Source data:
_____
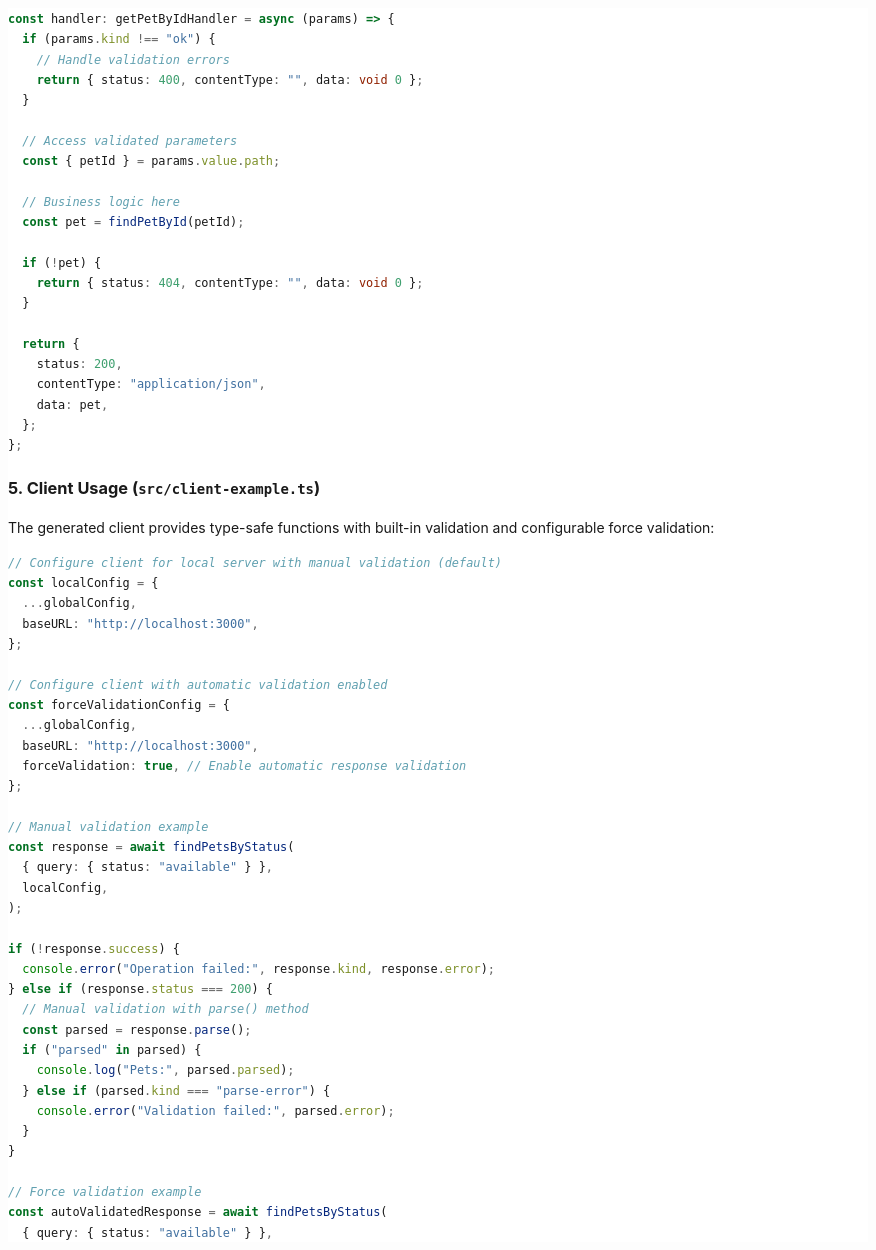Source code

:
 ```typescript
const handler: getPetByIdHandler = async (params) => {
  if (params.kind !== "ok") {
    // Handle validation errors
    return { status: 400, contentType: "", data: void 0 };
  }

  // Access validated parameters
  const { petId } = params.value.path;

  // Business logic here
  const pet = findPetById(petId);

  if (!pet) {
    return { status: 404, contentType: "", data: void 0 };
  }

  return {
    status: 200,
    contentType: "application/json",
    data: pet,
  };
};
```

### 5. Client Usage (`src/client-example.ts`)

The generated client provides type-safe functions with built-in validation and configurable force validation:

```typescript
// Configure client for local server with manual validation (default)
const localConfig = {
  ...globalConfig,
  baseURL: "http://localhost:3000",
};

// Configure client with automatic validation enabled
const forceValidationConfig = {
  ...globalConfig,
  baseURL: "http://localhost:3000",
  forceValidation: true, // Enable automatic response validation
};

// Manual validation example
const response = await findPetsByStatus(
  { query: { status: "available" } },
  localConfig,
);

if (!response.success) {
  console.error("Operation failed:", response.kind, response.error);
} else if (response.status === 200) {
  // Manual validation with parse() method
  const parsed = response.parse();
  if ("parsed" in parsed) {
    console.log("Pets:", parsed.parsed);
  } else if (parsed.kind === "parse-error") {
    console.error("Validation failed:", parsed.error);
  }
}

// Force validation example  
const autoValidatedResponse = await findPetsByStatus(
  { query: { status: "available" } },
```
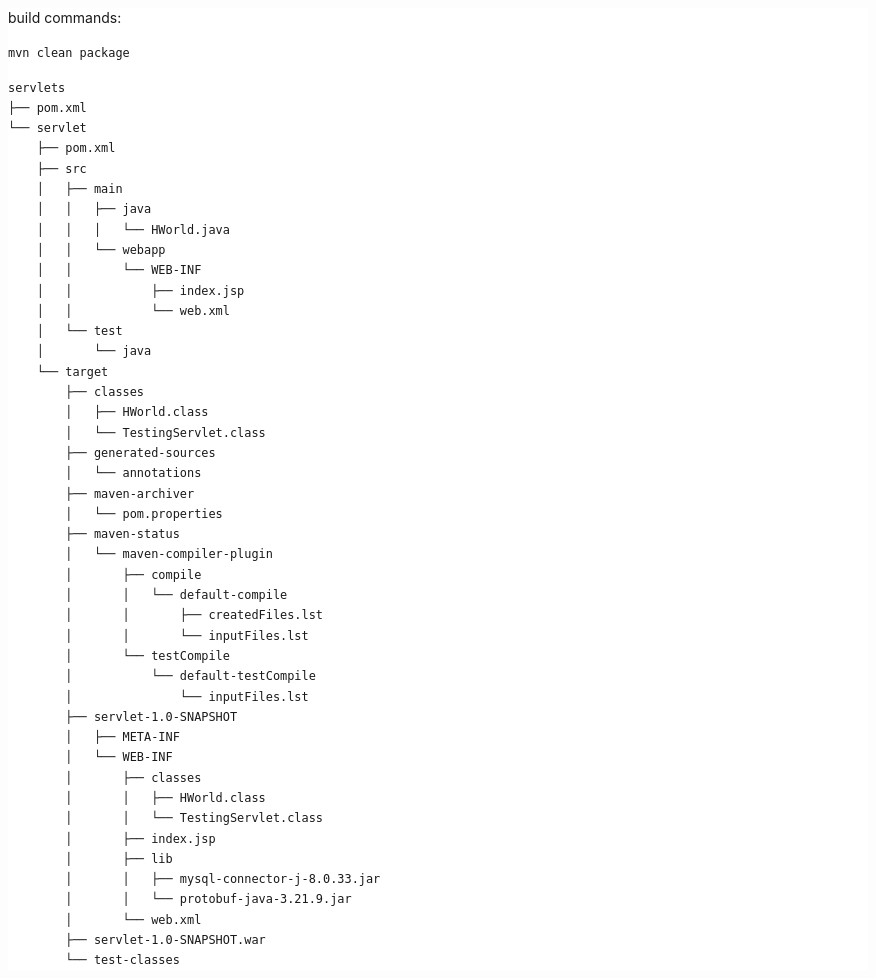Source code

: build commands:

```Bash
mvn clean package
```

```Plain
servlets
├── pom.xml
└── servlet
    ├── pom.xml
    ├── src
    │   ├── main
    │   │   ├── java
    │   │   │   └── HWorld.java
    │   │   └── webapp
    │   │       └── WEB-INF
    │   │           ├── index.jsp
    │   │           └── web.xml
    │   └── test
    │       └── java
    └── target
        ├── classes
        │   ├── HWorld.class
        │   └── TestingServlet.class
        ├── generated-sources
        │   └── annotations
        ├── maven-archiver
        │   └── pom.properties
        ├── maven-status
        │   └── maven-compiler-plugin
        │       ├── compile
        │       │   └── default-compile
        │       │       ├── createdFiles.lst
        │       │       └── inputFiles.lst
        │       └── testCompile
        │           └── default-testCompile
        │               └── inputFiles.lst
        ├── servlet-1.0-SNAPSHOT
        │   ├── META-INF
        │   └── WEB-INF
        │       ├── classes
        │       │   ├── HWorld.class
        │       │   └── TestingServlet.class
        │       ├── index.jsp
        │       ├── lib
        │       │   ├── mysql-connector-j-8.0.33.jar
        │       │   └── protobuf-java-3.21.9.jar
        │       └── web.xml
        ├── servlet-1.0-SNAPSHOT.war
        └── test-classes
```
_____
**Task instructions**
Find all the lines with "Configure" in the data and copy them.

**Written reply**
// Configure client for local server with manual validation (default)
// Configure client with automatic validation enabled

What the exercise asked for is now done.